TASK BRIEF
The entries below hold a line with "left knee: (497, 445)" and a line with "left elbow: (334, 454)". Return those lines and all that lie between them, exactly and only.

SUPPLIED MATERIAL
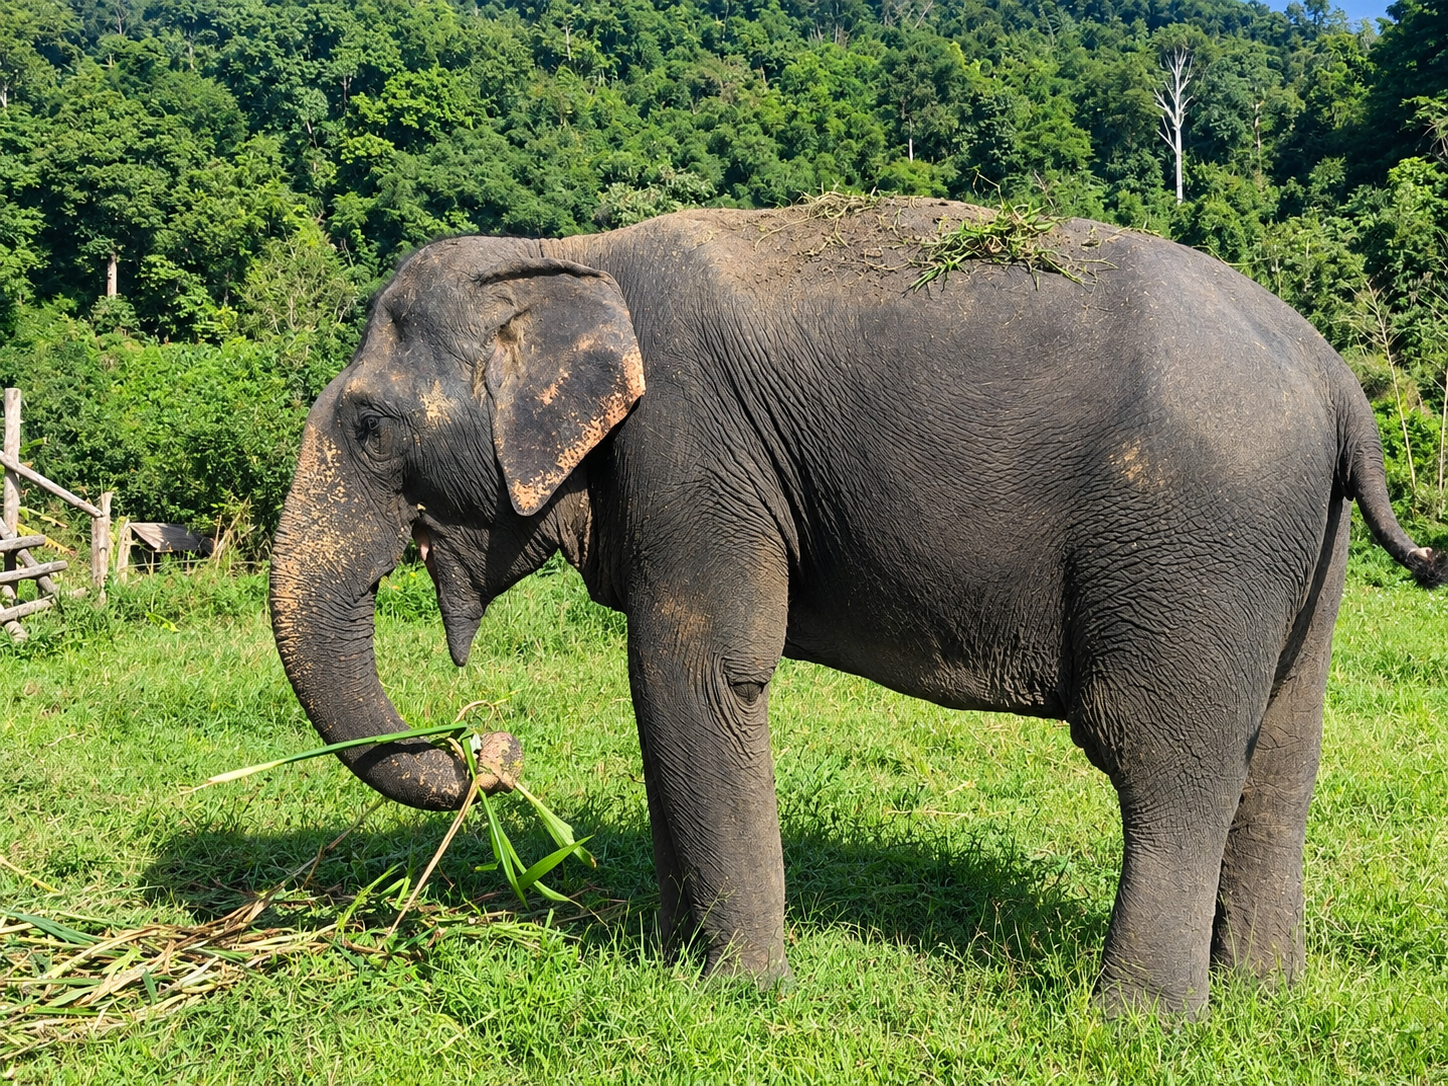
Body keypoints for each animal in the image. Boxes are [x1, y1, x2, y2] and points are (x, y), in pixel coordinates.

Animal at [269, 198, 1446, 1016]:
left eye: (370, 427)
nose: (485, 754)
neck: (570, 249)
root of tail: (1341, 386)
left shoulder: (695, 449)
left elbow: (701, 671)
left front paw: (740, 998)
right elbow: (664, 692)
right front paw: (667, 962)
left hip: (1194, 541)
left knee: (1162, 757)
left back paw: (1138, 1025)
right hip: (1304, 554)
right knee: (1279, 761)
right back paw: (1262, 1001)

--

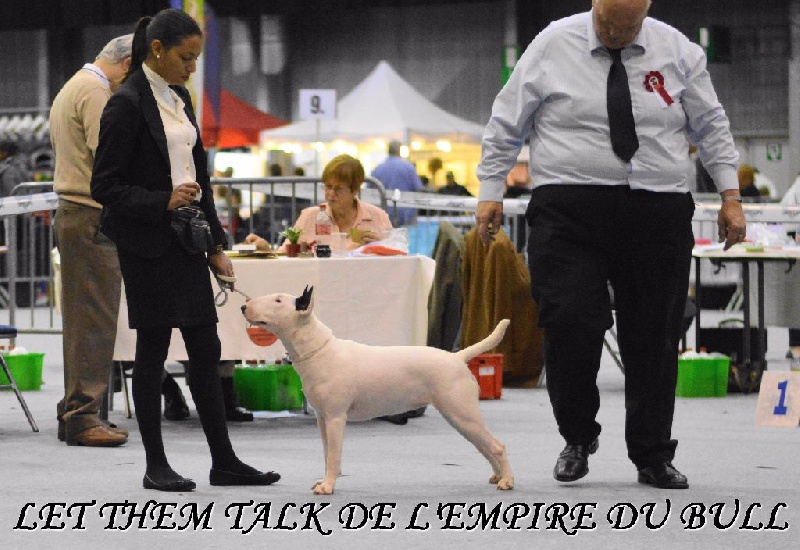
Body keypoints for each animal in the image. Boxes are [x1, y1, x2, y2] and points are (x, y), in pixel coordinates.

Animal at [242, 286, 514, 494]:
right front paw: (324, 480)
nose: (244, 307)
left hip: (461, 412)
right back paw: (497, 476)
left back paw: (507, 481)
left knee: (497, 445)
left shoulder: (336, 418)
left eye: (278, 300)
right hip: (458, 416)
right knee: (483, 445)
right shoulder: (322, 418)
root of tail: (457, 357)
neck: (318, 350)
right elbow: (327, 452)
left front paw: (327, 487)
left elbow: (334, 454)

COMPLETED EXERCISE
left knee: (497, 445)
left shoulder: (336, 418)
left eye: (278, 300)
right hip: (458, 416)
right knee: (483, 445)
right shoulder: (322, 418)
root of tail: (457, 357)
neck: (318, 350)
right elbow: (327, 452)
left front paw: (327, 487)
left elbow: (334, 454)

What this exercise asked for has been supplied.